● PROBLEM DESCRIPTION
Below is a listing to copy exactly; no image goes into the copy.

● EXTRACTED ENTRIES
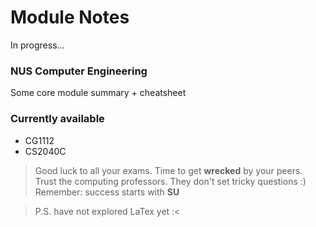 # Module Notes

In progress...

### NUS Computer Engineering
Some core module summary + cheatsheet

### Currently available
* CG1112
* CS2040C



> Good luck to all your exams.
> Time to get **wrecked** by your peers.
> Trust the computing professors. They don't set tricky questions :)
> Remember: success starts with **SU**


> P.S. have not explored LaTex yet :<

● RESPONSE
 # Module Notes

In progress...

### NUS Computer Engineering
Some core module summary + cheatsheet

### Currently available
* CG1112
* CS2040C



> Good luck to all your exams.
> Time to get **wrecked** by your peers.
> Trust the computing professors. They don't set tricky questions :)
> Remember: success starts with **SU**


> P.S. have not explored LaTex yet :<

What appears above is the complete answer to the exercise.